Of interest to us here in this blog is the requirement to manage the program using Earned Value Management Systems (EVMS). A properly implemented EVMS can be the key to avoiding many of the problems of communications that are rolled up into the generic problem of “poor communications.” EVMS is one for the formal requirements that can embody wide ranging forms of communications. In the EVMS we will communicate:

Integrated Master Schedule

Timing for work is established in the comprehensive Integrated Master Schedule (IMS). The IMS, when properly built and coded, provides deep insight into the time plans for the project and the relationships among the players. Topics such as “external dependencies” might have once been an obscure bit of knowledge but in the IMS these are clearly defined, and the logic shows what is dependent on these external inputs to the project.

The IMS communicates the milestones that are to be achieved. Vertical integration from the work tasks to the milestones provides the links that communicate the contributors to any major event. We know what and when we must reach a certain capability, and, with the IMS, we know how we will get there and who will carry us to that goal.

Work Authorization Document

The control account Work Authorization Document (WAD) provides a formal documentation of the baseline agreement on scope, schedule, and budget for the managerial subsets of the total project work. Carving out these manageable sections of work and making formal communication of the goals and responsibilities provides a detailed communication and acceptance for the project goals and the responsibility for their accomplishment. It would be nearly impossible to get lost in the well documented baseline of an EVMS managed project.

Measuring Progress

The status of our project is known by measuring our progress and reporting it formally; these are cornerstones of the EVMS.
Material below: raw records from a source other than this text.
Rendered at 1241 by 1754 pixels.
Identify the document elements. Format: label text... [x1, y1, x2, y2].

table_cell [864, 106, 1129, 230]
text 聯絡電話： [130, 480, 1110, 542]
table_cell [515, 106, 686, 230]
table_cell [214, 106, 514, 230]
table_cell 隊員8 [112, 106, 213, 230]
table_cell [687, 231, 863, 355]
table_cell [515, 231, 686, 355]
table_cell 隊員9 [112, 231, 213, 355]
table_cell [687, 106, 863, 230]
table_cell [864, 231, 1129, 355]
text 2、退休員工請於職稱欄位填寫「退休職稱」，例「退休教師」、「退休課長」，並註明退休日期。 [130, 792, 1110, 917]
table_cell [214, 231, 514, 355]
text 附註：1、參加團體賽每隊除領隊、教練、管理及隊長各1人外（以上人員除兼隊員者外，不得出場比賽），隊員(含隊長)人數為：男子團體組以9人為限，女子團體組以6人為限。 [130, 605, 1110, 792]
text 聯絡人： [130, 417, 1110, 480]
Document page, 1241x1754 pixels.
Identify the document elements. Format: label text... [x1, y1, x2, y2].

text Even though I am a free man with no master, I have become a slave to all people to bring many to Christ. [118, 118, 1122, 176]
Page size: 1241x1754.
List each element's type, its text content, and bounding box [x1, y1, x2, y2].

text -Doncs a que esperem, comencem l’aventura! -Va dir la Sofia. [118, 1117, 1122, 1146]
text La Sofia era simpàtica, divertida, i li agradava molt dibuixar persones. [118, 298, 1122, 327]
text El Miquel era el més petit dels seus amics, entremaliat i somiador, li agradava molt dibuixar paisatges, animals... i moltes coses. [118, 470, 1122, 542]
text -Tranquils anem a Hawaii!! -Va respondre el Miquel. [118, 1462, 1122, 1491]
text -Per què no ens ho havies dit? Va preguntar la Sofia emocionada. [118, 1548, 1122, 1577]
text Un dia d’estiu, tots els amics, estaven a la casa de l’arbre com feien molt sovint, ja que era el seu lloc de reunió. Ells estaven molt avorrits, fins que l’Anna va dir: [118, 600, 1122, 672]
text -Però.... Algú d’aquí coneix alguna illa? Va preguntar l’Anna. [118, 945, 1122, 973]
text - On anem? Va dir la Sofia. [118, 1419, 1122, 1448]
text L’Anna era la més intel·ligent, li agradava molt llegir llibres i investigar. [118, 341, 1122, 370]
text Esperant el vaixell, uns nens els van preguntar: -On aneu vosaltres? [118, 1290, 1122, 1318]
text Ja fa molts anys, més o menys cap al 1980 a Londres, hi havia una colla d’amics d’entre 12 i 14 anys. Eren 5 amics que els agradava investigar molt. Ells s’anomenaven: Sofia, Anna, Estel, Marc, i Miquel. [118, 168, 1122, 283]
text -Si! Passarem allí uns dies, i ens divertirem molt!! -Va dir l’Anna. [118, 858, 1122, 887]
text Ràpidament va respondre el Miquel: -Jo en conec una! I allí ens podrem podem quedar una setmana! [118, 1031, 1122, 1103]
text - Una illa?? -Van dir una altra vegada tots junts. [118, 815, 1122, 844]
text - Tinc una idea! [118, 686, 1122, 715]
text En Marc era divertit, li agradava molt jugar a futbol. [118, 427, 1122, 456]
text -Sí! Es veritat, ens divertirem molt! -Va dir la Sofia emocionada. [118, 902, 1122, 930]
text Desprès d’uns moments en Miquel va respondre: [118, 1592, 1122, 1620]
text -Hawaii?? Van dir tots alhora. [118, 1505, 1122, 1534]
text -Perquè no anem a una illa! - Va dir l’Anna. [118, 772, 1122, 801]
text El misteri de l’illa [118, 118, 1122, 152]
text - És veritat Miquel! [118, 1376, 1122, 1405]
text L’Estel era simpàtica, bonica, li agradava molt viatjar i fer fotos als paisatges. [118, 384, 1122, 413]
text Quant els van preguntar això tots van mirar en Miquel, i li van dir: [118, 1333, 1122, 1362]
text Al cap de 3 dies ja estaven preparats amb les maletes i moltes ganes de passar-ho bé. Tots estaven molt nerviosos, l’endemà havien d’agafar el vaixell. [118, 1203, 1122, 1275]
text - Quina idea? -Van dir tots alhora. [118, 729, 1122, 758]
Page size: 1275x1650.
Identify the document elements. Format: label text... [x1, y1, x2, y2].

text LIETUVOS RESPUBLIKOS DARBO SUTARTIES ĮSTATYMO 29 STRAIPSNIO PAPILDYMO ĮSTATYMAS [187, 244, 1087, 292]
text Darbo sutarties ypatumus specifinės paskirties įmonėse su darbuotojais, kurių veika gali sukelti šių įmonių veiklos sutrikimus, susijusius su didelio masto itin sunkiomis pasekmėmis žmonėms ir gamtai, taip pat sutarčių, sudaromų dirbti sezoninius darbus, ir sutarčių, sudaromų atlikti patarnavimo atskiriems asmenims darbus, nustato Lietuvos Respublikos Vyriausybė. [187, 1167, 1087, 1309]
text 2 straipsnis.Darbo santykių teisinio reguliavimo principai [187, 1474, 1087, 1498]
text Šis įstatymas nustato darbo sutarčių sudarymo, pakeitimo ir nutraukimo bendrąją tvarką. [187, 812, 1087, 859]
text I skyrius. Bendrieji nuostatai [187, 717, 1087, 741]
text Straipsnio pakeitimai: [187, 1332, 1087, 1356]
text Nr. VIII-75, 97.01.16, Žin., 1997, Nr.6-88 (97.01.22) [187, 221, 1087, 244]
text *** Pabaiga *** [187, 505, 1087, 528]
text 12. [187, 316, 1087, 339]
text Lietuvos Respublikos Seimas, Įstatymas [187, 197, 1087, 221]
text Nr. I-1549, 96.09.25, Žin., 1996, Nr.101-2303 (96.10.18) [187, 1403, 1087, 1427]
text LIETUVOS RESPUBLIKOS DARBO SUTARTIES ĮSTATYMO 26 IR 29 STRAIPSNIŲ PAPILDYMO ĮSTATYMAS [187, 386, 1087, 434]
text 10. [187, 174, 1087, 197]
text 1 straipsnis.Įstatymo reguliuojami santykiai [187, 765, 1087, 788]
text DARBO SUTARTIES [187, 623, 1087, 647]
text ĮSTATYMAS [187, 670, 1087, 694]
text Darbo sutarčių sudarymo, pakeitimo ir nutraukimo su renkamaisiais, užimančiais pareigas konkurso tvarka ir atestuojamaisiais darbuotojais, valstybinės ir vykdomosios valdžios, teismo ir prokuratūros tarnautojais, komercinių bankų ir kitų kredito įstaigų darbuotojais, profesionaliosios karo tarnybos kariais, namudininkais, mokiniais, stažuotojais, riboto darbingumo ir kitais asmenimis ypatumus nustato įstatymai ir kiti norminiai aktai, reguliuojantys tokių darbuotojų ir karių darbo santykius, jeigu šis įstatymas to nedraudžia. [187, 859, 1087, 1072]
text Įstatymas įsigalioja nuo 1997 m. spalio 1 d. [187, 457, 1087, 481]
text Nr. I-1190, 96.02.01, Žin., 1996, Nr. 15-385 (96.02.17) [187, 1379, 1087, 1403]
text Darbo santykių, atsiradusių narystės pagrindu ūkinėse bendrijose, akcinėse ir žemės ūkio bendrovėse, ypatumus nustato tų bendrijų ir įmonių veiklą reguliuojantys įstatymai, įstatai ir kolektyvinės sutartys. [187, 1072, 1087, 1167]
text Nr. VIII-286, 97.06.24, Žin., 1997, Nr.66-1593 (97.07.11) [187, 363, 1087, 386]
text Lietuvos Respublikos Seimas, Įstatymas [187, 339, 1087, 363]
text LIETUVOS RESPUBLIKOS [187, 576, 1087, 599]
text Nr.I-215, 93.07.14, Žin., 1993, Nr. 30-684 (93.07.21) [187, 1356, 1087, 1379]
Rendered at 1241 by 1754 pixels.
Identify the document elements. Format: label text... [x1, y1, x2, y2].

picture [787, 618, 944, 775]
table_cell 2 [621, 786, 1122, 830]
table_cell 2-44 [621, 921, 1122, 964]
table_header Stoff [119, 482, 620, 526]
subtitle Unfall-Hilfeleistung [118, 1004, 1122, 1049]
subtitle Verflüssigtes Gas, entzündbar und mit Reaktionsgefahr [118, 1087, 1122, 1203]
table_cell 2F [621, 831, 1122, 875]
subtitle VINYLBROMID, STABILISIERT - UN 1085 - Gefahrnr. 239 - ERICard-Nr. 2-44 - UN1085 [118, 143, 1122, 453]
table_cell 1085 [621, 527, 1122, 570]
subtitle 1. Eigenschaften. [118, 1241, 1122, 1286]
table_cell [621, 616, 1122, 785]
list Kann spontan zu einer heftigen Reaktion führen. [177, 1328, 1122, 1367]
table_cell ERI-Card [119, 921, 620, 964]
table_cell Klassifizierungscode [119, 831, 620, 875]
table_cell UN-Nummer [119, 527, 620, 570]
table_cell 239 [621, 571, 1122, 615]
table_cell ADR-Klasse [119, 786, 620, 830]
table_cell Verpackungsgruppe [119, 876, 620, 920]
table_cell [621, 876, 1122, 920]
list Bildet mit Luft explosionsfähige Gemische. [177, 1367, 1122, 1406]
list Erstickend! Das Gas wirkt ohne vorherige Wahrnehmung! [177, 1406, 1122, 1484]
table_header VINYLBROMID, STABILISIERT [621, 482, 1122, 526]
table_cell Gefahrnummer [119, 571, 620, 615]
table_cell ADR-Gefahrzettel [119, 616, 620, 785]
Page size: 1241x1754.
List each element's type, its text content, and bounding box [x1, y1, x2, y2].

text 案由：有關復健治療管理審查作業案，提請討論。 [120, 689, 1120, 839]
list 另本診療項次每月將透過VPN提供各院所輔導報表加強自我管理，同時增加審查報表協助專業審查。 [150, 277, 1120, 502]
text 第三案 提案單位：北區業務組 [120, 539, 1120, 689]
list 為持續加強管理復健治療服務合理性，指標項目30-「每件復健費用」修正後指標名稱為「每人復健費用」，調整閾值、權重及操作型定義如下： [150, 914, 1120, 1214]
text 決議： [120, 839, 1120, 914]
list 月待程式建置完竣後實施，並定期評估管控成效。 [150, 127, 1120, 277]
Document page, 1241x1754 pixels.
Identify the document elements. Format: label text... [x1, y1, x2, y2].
Communicating all of these up and down the hierarchies and even to the customer provides what should be open and clear communication. The generic complaint of “poor communication” often means “I was surprised.” There should be no surprises in a well run EVMS program.

Future Outcomes

Perhaps the most important thing to communicate is the future outcome. Based on our plans and our status, we are always making projections for the potential outcomes of our project from within our EVMS. The forecast for timing is contained within the IMS. The forecast for spending is contained within the Estimate to Complete (ETC). Each period we update out view of the future and analyze what that means. We use the analysis to undertake corrective action plans that have the intended effect of getting us back on track.

Summary

So, in summary, you should see that poor communications of the items that are within the purview of the program management system (EVMS) should not happen. The EVMS should be one the main pillars of communications plans and processes to prevent a communications failure. The outcome of the program might still be less than desired, but the outcome should have been foreseen and discussed many times within the communications engendered by the EVM System. We should know what we need to do, how we are doing, and where we will end up; and those are all things we need to communicate.